Packing for a zero-carbon market

Haverfordwest-based potato packer Puffin Produce is looking to expand by tapping into the potential growth market for zero-carbon potatoes by encouraging its growers down a more sustainable production route.

The group is aiming to make sustainable potatoes affordable by using the natural advantages of the area for spud growing, in terms of high organic matter soils, good rotations in a mixed arable and livestock area and less need for irrigation with the high rainfall.

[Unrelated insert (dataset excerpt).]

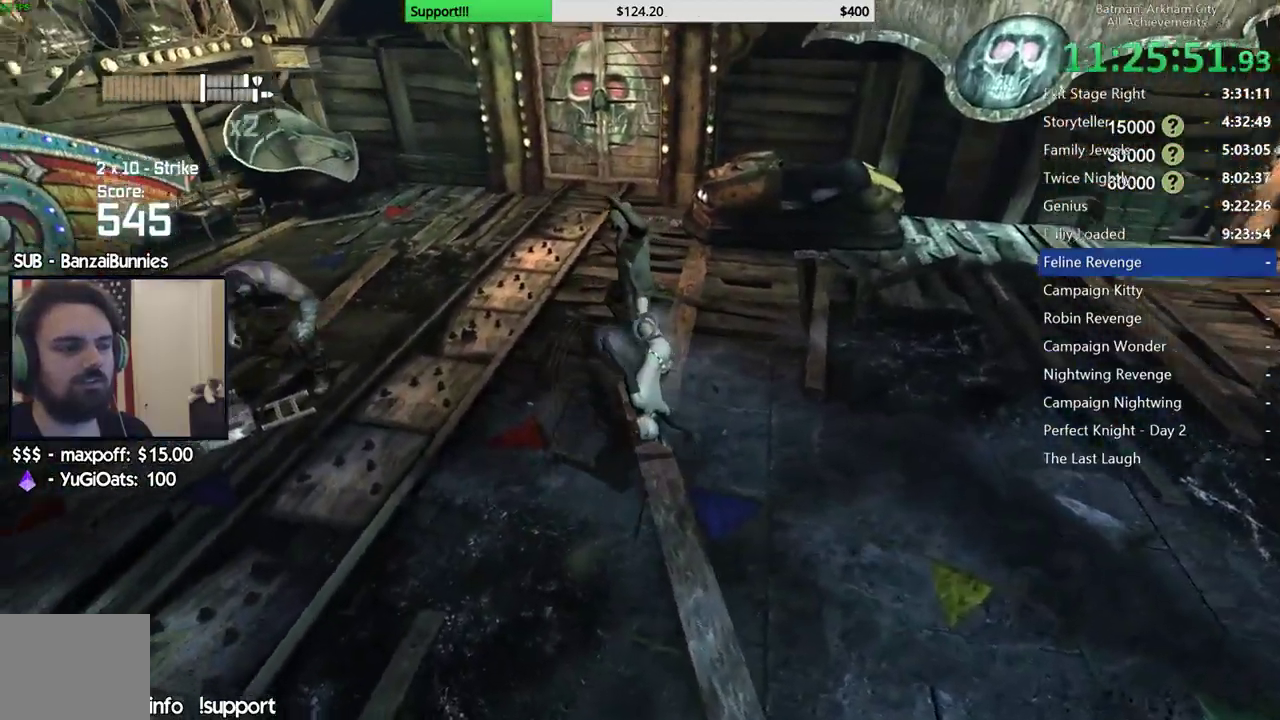
{"buttons": [], "left_stick": "up", "right_stick": "center", "events": [[267, "left_stick", "up"], [433, "right_stick", "center"]]}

Group CEO Huw Thomas says the company is working with six of its growers who can offset the carbon used on their farm, to help them offset carbon emissions through the supply chain, and he has high hopes for the brand’s success

”As the brand grows we hope we will pull in more of our potato growers and the aim is that consumers will pay no more for sustainably produced potatoes,” he says.

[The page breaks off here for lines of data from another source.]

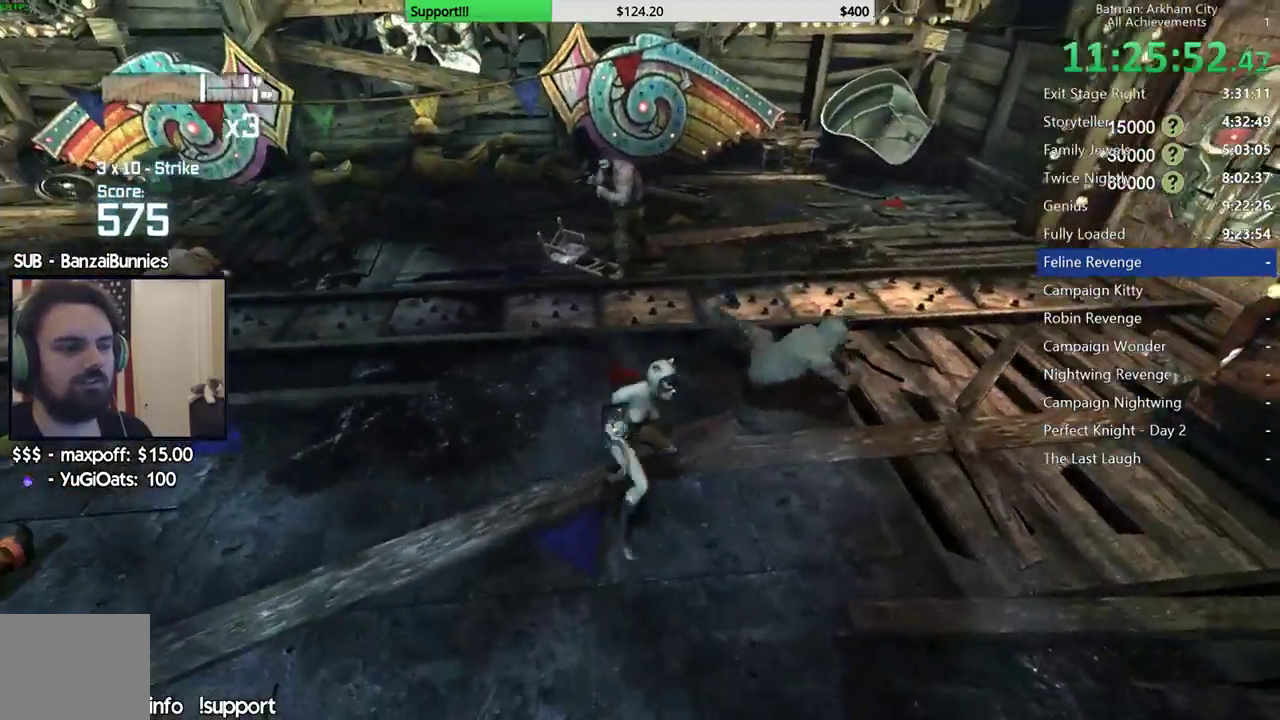
{"buttons": [], "left_stick": "up", "right_stick": "left", "events": [[67, "L2", "down"], [217, "L2", "up"], [367, "right_stick", "left"]]}
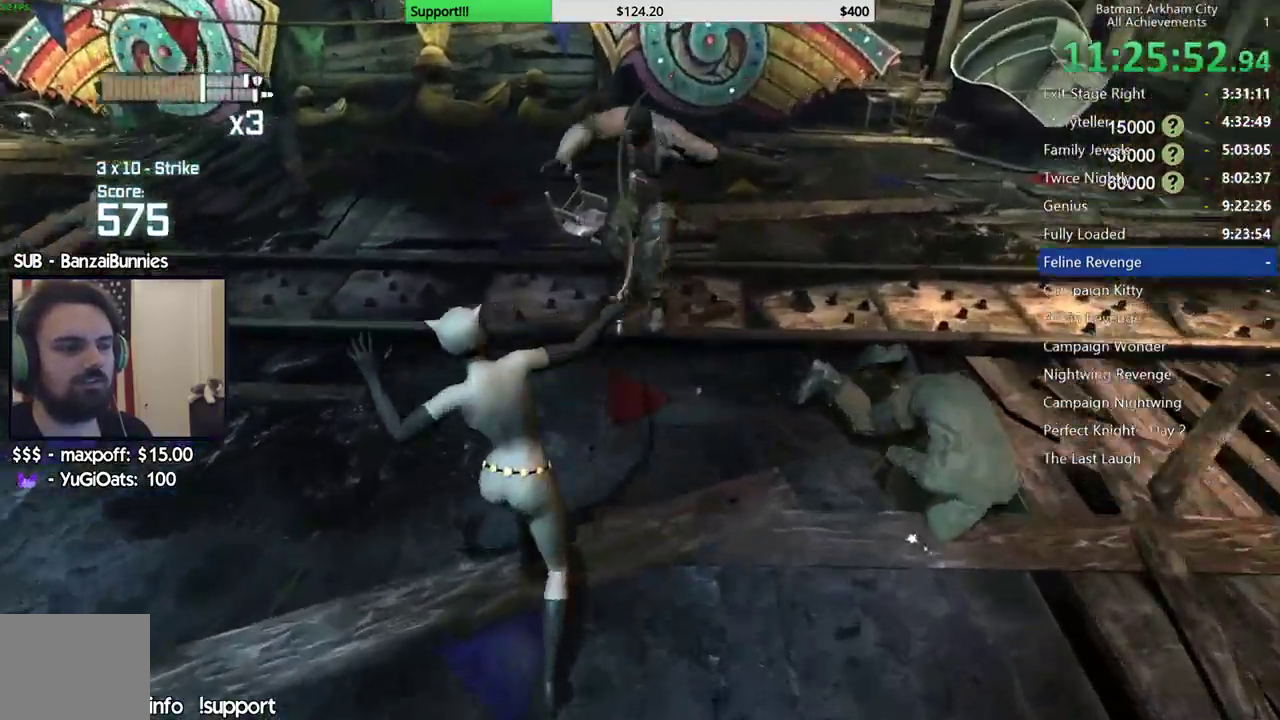
{"buttons": [], "left_stick": "right", "right_stick": "center", "events": [[17, "left_stick", "up-right"], [117, "left_stick", "right"], [250, "right_stick", "up-left"], [400, "right_stick", "center"]]}
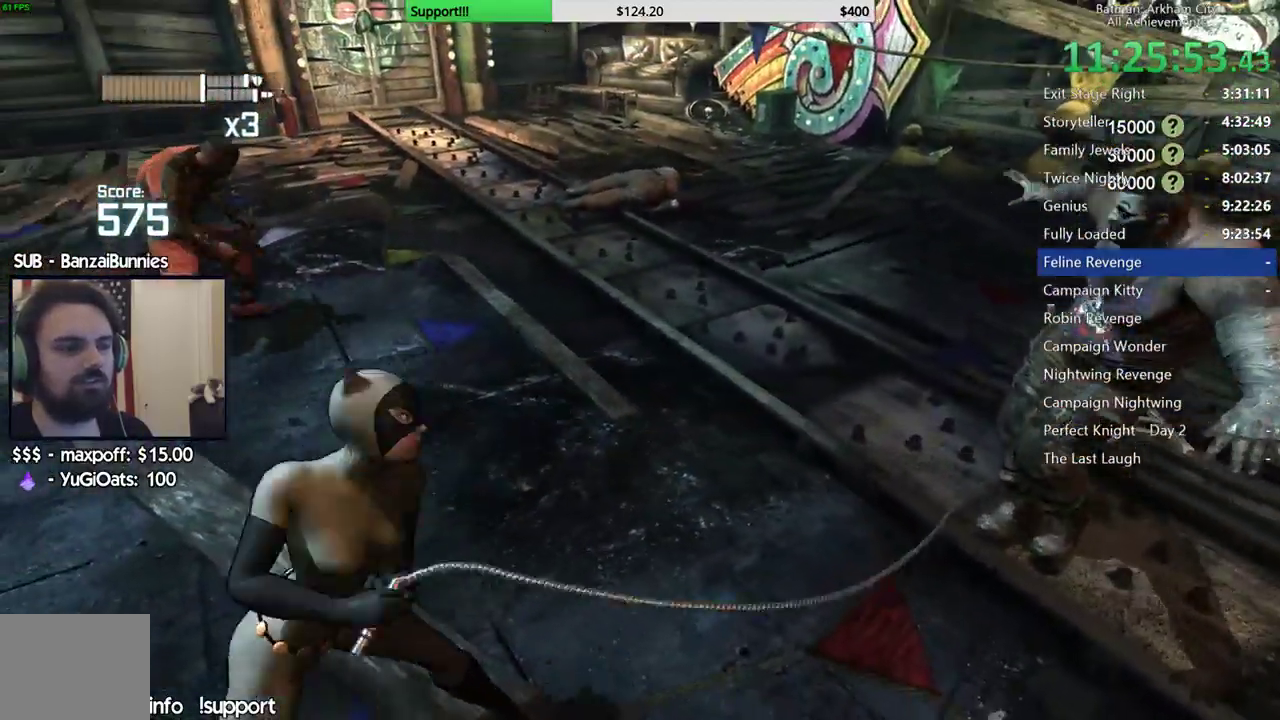
{"buttons": ["X", "L2"], "left_stick": "left", "right_stick": "center", "events": [[67, "right_stick", "left"], [83, "left_stick", "center"], [183, "left_stick", "left"], [350, "right_stick", "center"], [383, "L2", "down"], [433, "X", "down"]]}
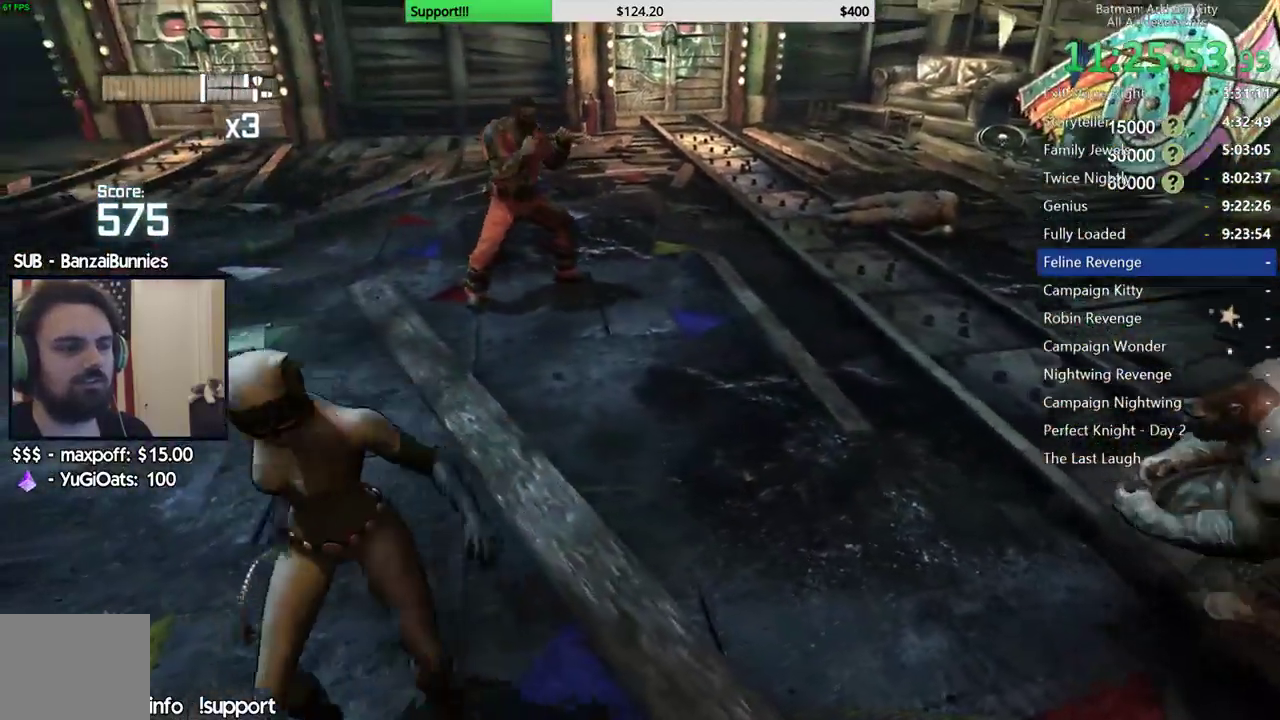
{"buttons": ["X"], "left_stick": "up", "right_stick": "center", "events": [[17, "L2", "up"], [50, "X", "up"], [133, "right_stick", "left"], [183, "left_stick", "up"], [233, "right_stick", "center"], [333, "X", "down"], [433, "X", "up"], [500, "X", "down"]]}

The operation, which started out as a growers’ co-operative, has been a limited company since 1995, with an annual turnover of over £30m, and 90% of its business is in potatoes, with the rest in packing cauliflowers, leeks, savoy cabbages and daffodils.

It has 25 Welsh potato growers supplying its packhouse, and within that number there are the six growers who produce potatoes that can offset all the carbon emissions from growing the crop.

Full carbon footprint

Mr Scale is actually offsetting the full carbon footprint of his potatoes completely on farm and through the whole supply chain by growing summer cover crops rather than just in the autumn, while the 110 miles of hedgerows on his farm also help sequester carbon.

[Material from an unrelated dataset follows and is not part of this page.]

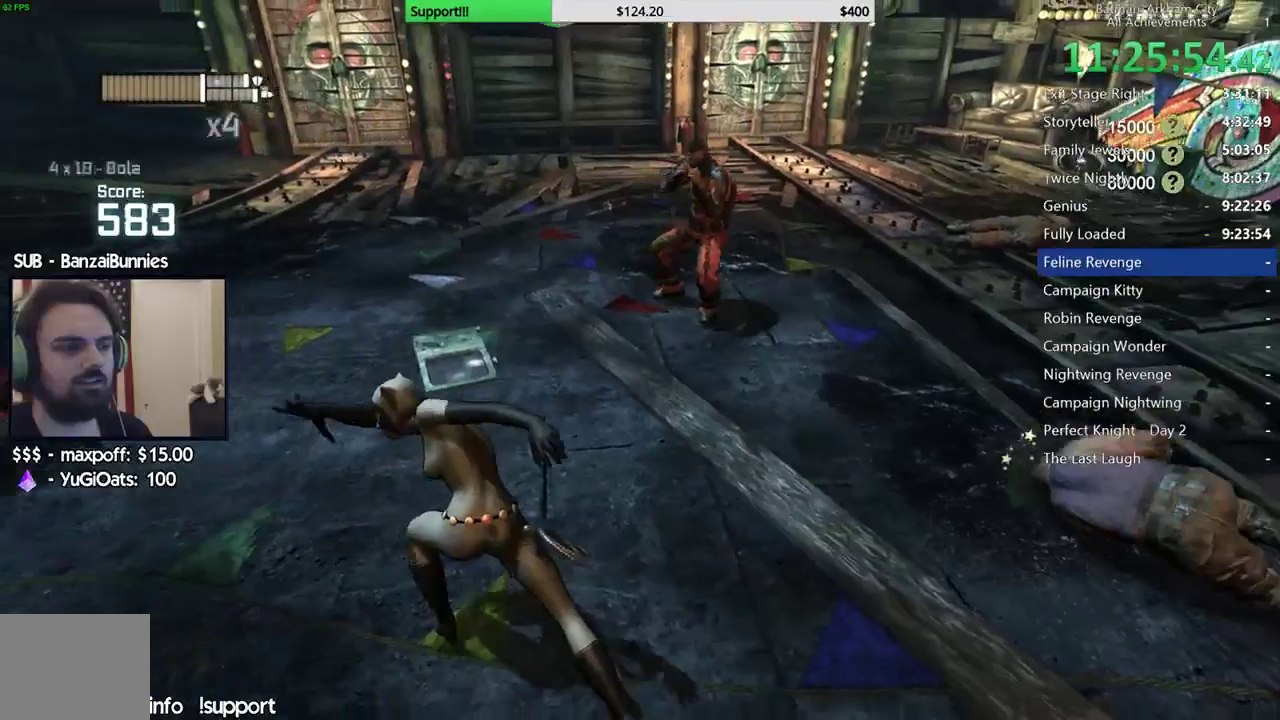
{"buttons": [], "left_stick": "up", "right_stick": "center", "events": [[100, "X", "up"], [350, "X", "down"], [467, "X", "up"]]}
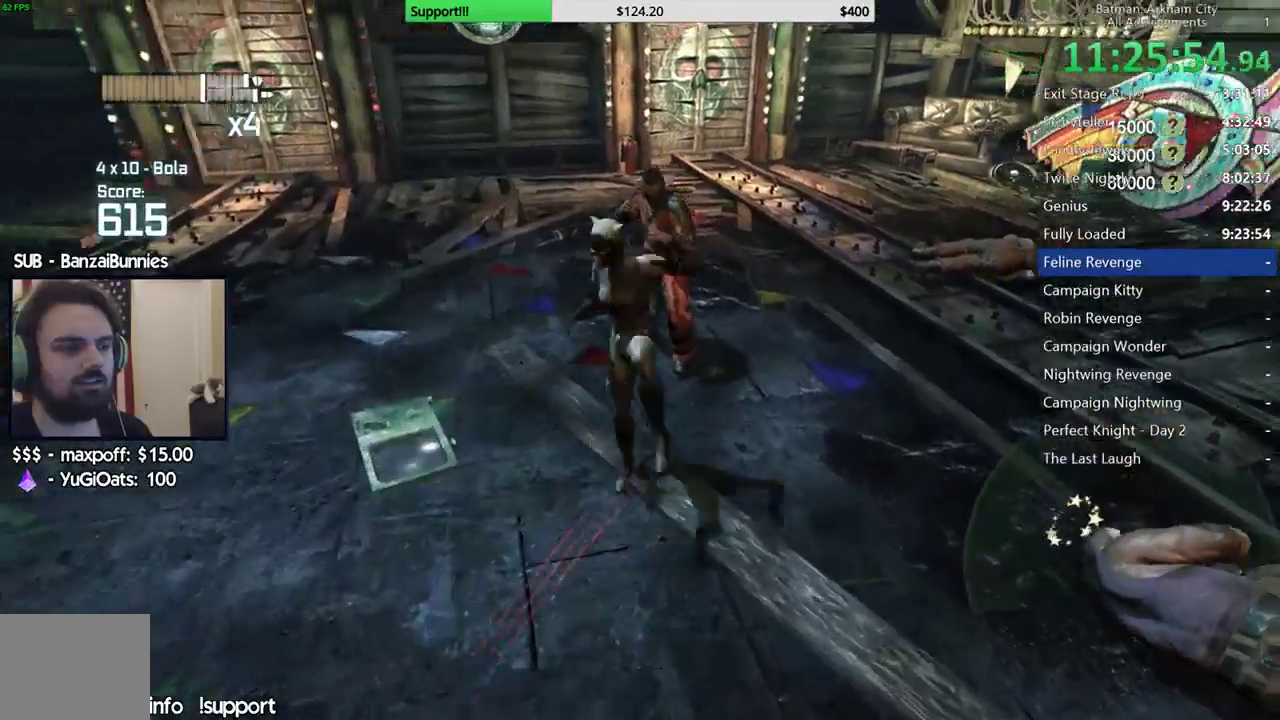
{"buttons": ["R2"], "left_stick": "center", "right_stick": "center", "events": [[267, "left_stick", "center"], [500, "R2", "down"]]}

The group helps offset the carbon footprint through the supply chain of the other five growers with carbon credit offsets.

The offsetting of carbon emission through the supply chain from Mr Scale is particularly impressive as the group calculate that only 18% of the carbon footprint from growing potatoes in Pembrokeshire comes from the farmer, with the rest from package, transport, cooking and wastage.

The group is a big supplier of potatoes to the Welsh supermarkets, but the big break for the Root Zero brand came in September 2021 with the UK-listing of the brand by Waitrose and the Co-op.

Stephen Mathias, the group’s head of field services, says the cover crops give benefits in terms of cutting nitrogen use.

Testing soils in May on Mr Scale’s farm showed a potato crop after a cover crop had 125kg/ha of soil mineralised nitrogen, while after a maize crop there was only 75kg/ha.

He points out they are growing potato varieties with some blight resistance, such as Orla, which also has good resistance to blackleg, stores well and harvests early, and also the variety Manhattan.

The traditional early “loose skinned” potatoes are grown now by only a handful of Pembrokeshire growers, as this market has declined in recent years due to ability to store competing “baby” potatoes such as Maris Peers over the winter.

The widespread use of fleece also means big East Anglia growers can compete in this early market.